***** Testo dato
Recensione | Psychokinesis di Yeon Sang-ho

07/05/2018 recensione film di William Maga

Netflix produce e distribuisce in esclusiva il nuovo film del regista di 'Train to Busan', che riporta il genere dei supereroi a dinamiche più intime e famigliari

Psychokinesis di Yeon Sang-ho 2018

Un tempo si realizzava un piccolo film ben fatto che incassava molto più di quanto messo in preventivo e, prima o poi, un grande studio avrebbe finito per chiamarne il regista, offrendogli una certa quantità di possibili saghe a cui mettere mano come suo successivo progetto e, qualora avesse accettato, riempirgli le mani di dollari. Tra i numerosi esempi basti pensare ai fratelli Russo, a Ryan Coogler o a Taika Waititi. Tuttavia, il coreano Psychokinesis (Yeom-lyeok) potrebbe ora rappresentate uno dei primissimi esempi di filmmaker balzato alla ribalta internazionale con un titolo di successo – in questo caso, il fenomenale Train to Busan – che, invece di passare subito a un set Marvel, viene messo sotto contratto da Netflix. Il colosso delle streaming ormai è – che ci crediate o no – assimilabile a una qualsiasi major hollywoodiana ‘tradizionale’ e, prescindendo dalle continue polemiche circa la sua prolifica produzione e sul controverso modello di distribuzione, dà effettivamente spazio a pellicole che altrove non riescono più ad avere visibilità. Così, se lo scorso anno ha regalato in esclusiva Okja ai fan di Bong Joon-ho, quest’anno ha deciso di accontentare quelli del suo compatriota Yeon Sang-ho.
**********
***** Materiale fornito
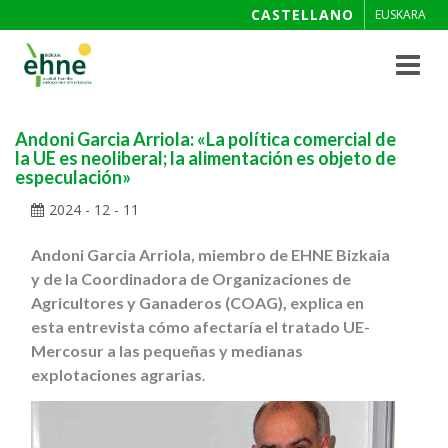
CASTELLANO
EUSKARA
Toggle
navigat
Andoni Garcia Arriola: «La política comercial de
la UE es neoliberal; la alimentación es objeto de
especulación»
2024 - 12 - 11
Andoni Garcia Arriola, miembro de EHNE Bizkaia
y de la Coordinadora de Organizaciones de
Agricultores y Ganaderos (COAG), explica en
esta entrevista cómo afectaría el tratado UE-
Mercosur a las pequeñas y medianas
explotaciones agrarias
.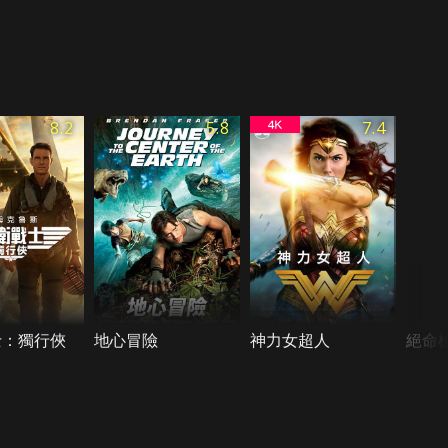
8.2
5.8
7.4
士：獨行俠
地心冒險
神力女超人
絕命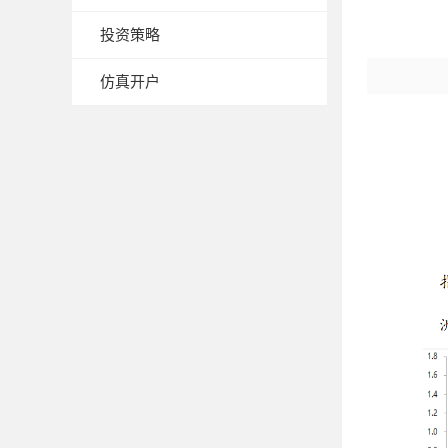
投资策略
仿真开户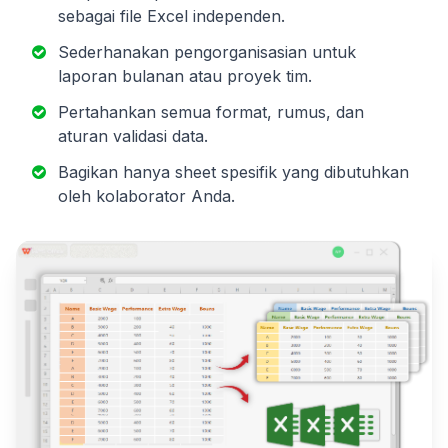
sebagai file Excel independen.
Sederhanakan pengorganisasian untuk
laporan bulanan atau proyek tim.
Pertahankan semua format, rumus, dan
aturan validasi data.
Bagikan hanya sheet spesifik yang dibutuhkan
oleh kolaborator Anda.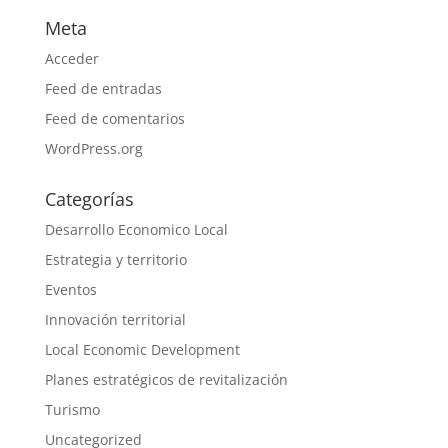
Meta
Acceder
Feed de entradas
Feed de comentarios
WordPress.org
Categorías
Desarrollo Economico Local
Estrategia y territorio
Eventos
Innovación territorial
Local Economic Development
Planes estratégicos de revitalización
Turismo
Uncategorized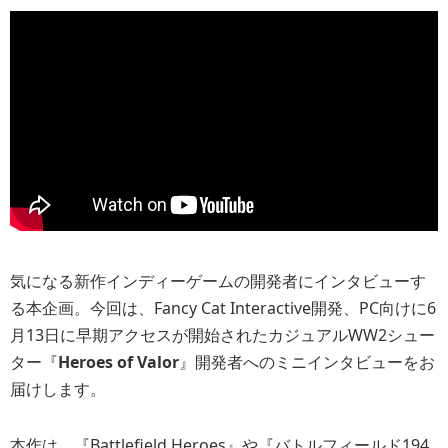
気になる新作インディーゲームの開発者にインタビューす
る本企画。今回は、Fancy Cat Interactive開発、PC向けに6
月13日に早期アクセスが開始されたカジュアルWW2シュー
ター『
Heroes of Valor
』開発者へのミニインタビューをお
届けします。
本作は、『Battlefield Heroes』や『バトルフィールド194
**********
***** Materiale fornito
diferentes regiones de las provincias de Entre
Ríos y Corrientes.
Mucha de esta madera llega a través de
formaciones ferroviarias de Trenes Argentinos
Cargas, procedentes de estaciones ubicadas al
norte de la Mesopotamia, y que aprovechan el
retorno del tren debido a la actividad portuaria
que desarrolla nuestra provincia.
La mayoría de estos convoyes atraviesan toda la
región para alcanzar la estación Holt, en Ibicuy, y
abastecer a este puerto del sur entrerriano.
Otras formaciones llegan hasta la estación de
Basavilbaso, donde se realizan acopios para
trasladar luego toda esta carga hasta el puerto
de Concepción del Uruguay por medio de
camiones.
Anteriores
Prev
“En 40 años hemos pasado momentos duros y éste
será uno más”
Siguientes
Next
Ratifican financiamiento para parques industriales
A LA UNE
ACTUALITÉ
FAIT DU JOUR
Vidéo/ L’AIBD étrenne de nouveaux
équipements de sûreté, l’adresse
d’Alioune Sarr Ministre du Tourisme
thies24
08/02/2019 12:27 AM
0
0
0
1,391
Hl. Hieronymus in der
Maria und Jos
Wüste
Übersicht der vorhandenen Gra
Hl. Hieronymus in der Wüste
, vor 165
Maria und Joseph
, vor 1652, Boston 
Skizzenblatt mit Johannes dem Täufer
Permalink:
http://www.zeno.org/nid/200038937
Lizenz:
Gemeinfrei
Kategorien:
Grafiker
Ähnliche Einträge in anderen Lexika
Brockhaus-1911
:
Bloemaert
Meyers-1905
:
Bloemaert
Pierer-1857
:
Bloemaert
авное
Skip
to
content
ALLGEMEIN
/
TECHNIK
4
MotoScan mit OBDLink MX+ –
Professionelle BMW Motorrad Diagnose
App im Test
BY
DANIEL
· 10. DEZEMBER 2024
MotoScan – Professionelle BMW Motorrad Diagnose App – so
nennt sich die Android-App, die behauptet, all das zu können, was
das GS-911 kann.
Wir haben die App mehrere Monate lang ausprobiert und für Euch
**********
***** Materiale fornito
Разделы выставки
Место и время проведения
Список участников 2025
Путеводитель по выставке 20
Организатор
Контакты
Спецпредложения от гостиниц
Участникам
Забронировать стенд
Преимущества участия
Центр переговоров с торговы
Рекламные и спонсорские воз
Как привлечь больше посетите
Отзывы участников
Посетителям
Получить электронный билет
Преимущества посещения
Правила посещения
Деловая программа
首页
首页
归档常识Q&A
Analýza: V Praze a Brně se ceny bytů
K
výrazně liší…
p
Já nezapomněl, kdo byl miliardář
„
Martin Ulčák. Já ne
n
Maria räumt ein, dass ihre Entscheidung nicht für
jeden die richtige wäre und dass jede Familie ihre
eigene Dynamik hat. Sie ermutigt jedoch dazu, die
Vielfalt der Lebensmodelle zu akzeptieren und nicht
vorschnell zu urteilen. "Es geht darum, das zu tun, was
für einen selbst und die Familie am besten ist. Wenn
**********
Prosegui la recensione di Psychokinesis a partire dall'ultima frase riportata.

Si, perchè quello che Train to Busan è stato per il cinema di zombie, Psychokinesis lo è per i film dei supereroi. Non si tratta di qualcosa di ‘sovversivo’ alla Kick-Ass o alla Deadpool o alla Suicide Squad, ma di una vera celebrazione di un genere che, nonostante il gracidio dei puristi, è riuscito a sostenere – e addirittura incrementare – la sua popolarità per oltre un decennio. Se proprio si deve pensare a un paragone quindi, il più vicino a cui si può pensare diventa allora Chronicle, che, per inciso, è un grande esempio della politica di Hollywood sopra menzionata. Dopo il sorprendente clamore della pellicola del 2012 infatti, il regista Josh Trank fu immediatamente assunto per dirigere il reboot dei Fantastici Quattro, che finì per essere una delle più sanguinose debacle al botteghino a memoria recente. Yeon Sang-ho non deve però preoccuparsi di questo. Psychokinesis è più simile a Chronicle – sia nella sua natura ‘indipendente’ che nell’esplorazione di una dimensione maggiormente personale – rispetto a quel pasticcio gonfio di CGI che era Fantastic 4. E, come Train to Busan, è anche una storia di padri e figlie e sulla differenza tra classi sociali (quest’ultimo elemento presente fin da The King of Pigs, memorabile debutto animato del regista del 2011).

La figlia in questione è Roo-mi (Eun-kyung Shim). È giovane, forte e autosufficiente, essendo stata abbandonata da suo padre oltre 10 anni prima. Gestisce un noto ristorante specializzato in pollo fritto situato all’interno di una galleria commerciale con l’aiuto di sua madre. Una notte, la mafia della zona – il braccio armato assoldato da una società immobiliare corrotta – distrugge il locale, che intralcia il progetto di ‘bonifica’ dell’area in vista della costruzione di un gigantesco mall. Roo-mi lotta per respingere gli scagnozzi, che la bloccano mentre abbattono le pareti del suo ristorante. Nei tafferugli che seguono, la madre di Roo-mi cade e sbatte la testa contro il marciapiede e, proprio mentre gli altri negozianti accorrono sul posto, la donna muore tra le sue braccia. Il giorno dopo, la ragazza chiama suo padre, che non vede da anni. Seok-hyeon (Seung-ryong Ryu) ha lavorato come guardia di sicurezza in una banca, vivendo da solo e adoperandosi in piccoli furti per tenersi occupato. Con un mal di stomaco causato dall’ingestione di acqua di sorgente contaminata, e più imbarazzato di quello che può nascondere, si reca comunque al funerale.

Nel corso di quella spiacevole situazione, né padre né figlia sanno che l’acqua di sorgente gli ha causato – oltre alla diarrea – la nascita di poteri telecinetici. Tali nuove capacità non possono naturalmente rimanere nascoste per sempre, ed è qui che Yeon Sang-ho decide di deviare da quanto fatto da Josh Trank per Chronicle e da M. Night Shyamalan per Unbreakable – offrendo a Seok-hyeon diverse scene in cui gioca con i suoi superpoteri, spaventando spettatori ignari e persino presentandosi a un colloquio per un posto da mago. Presto però, come ogni vero eroe impara, comprende le responsabilità che derivano da questi poteri e che non ci sia modo migliore di impiegarli che respingere i malviventi (attenzione, non esiste un super villain qui) che minacciano la sicurezza di sua figlia.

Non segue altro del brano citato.